-- To do --
Output the listing below verbatim, but drop the images.
Recorded information section start
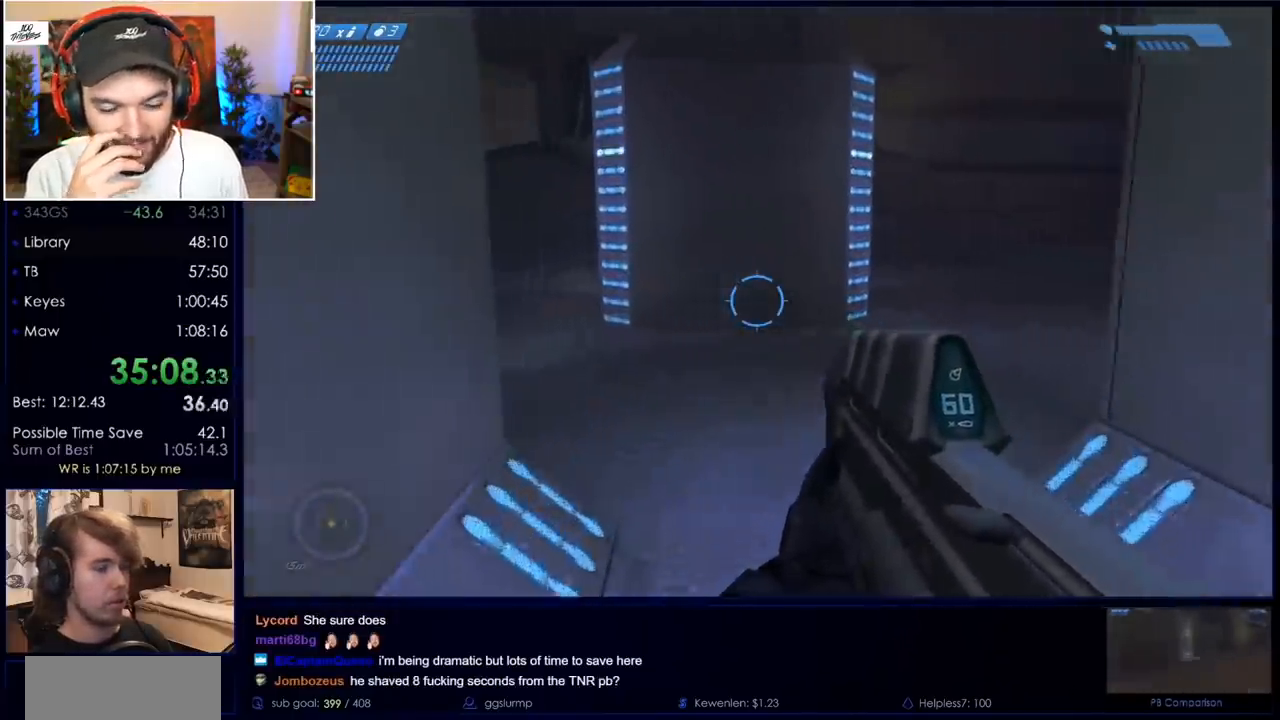
{"keys": ["w"], "mouse": [], "events": []}
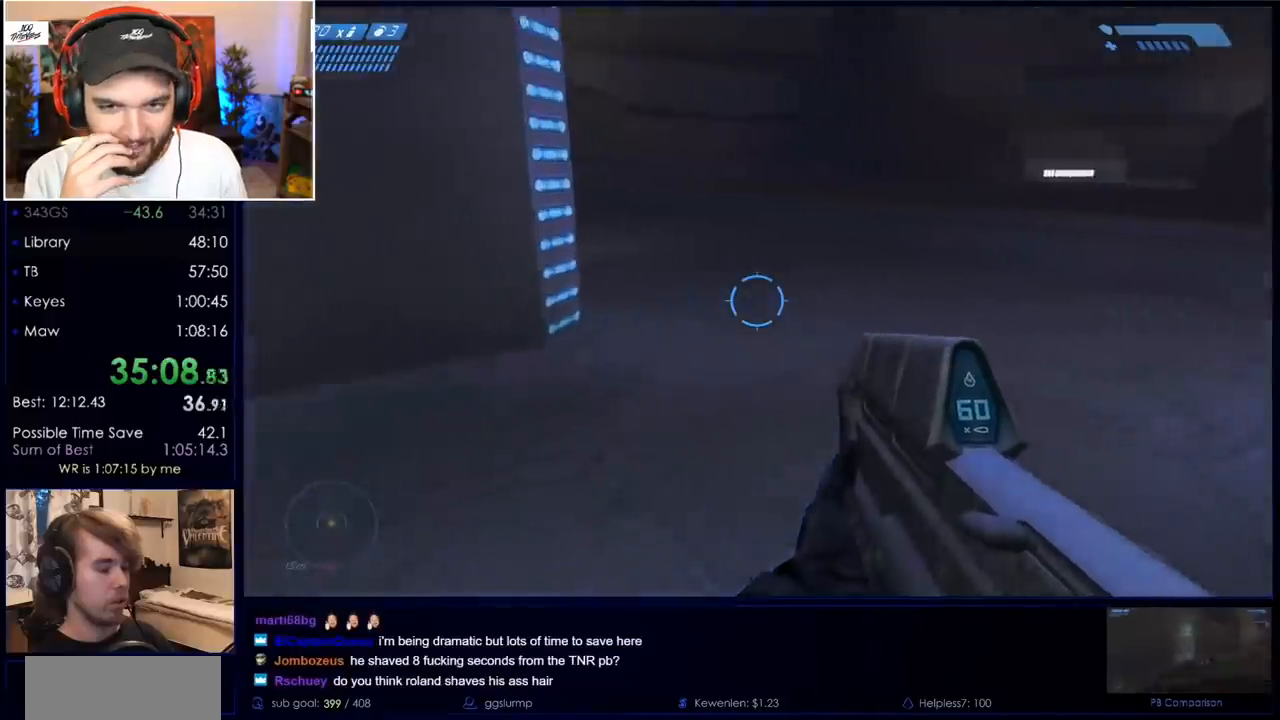
{"keys": ["w"], "mouse": [], "events": []}
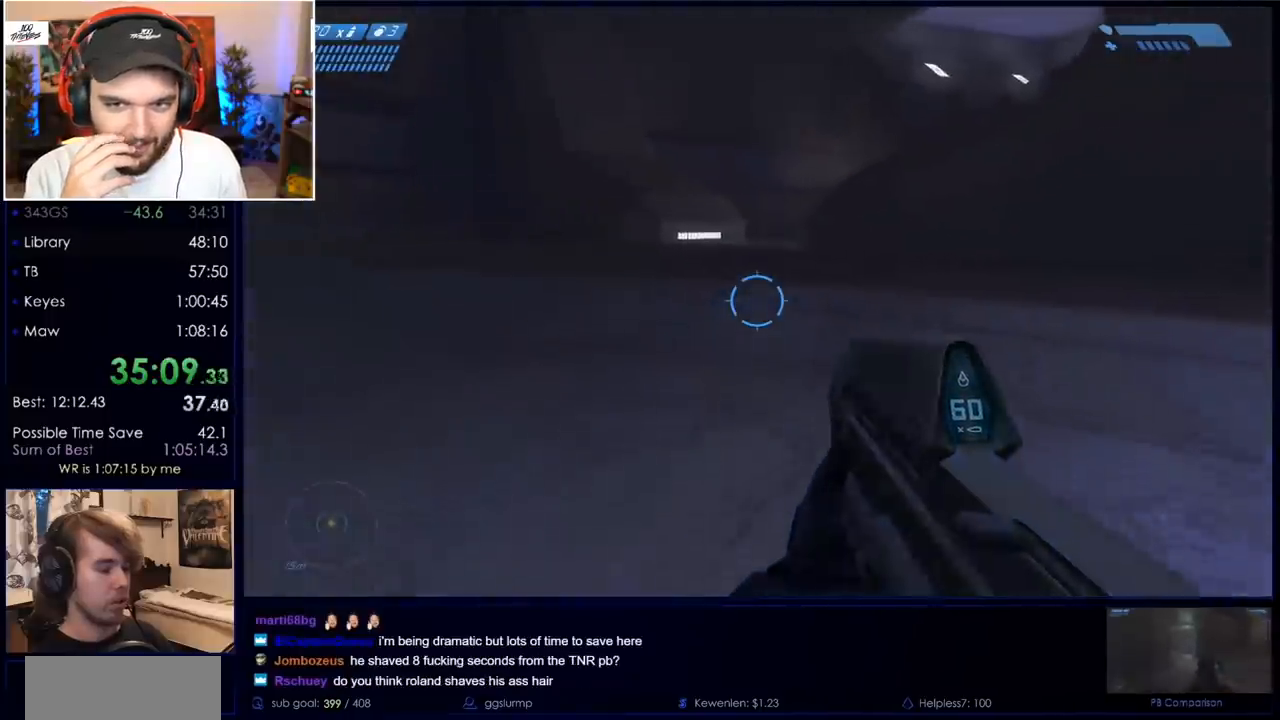
{"keys": ["w"], "mouse": [], "events": []}
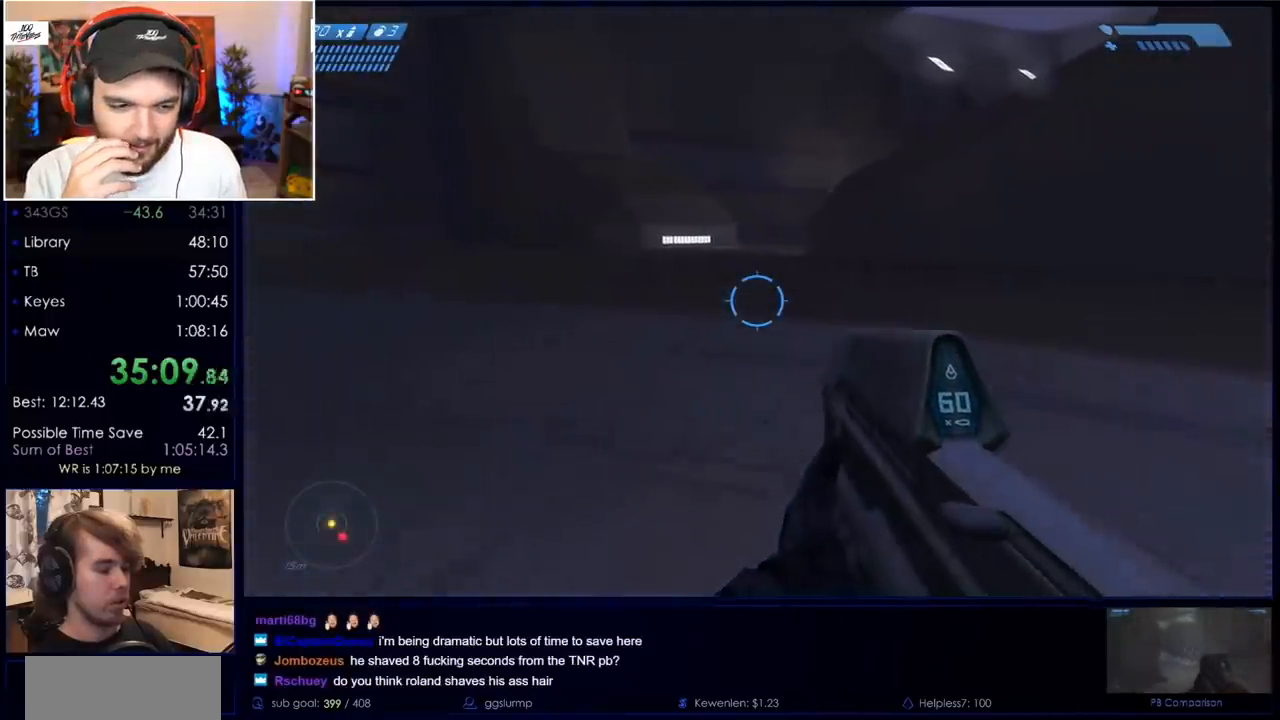
{"keys": ["space", "w"], "mouse": [], "events": [[383, "space", "down"]]}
Recorded information section end
-- Output of the task --
{"keys": ["w"], "mouse": [], "events": []}
{"keys": ["w"], "mouse": [], "events": []}
{"keys": ["w"], "mouse": [], "events": []}
{"keys": ["space", "w"], "mouse": [], "events": [[383, "space", "down"]]}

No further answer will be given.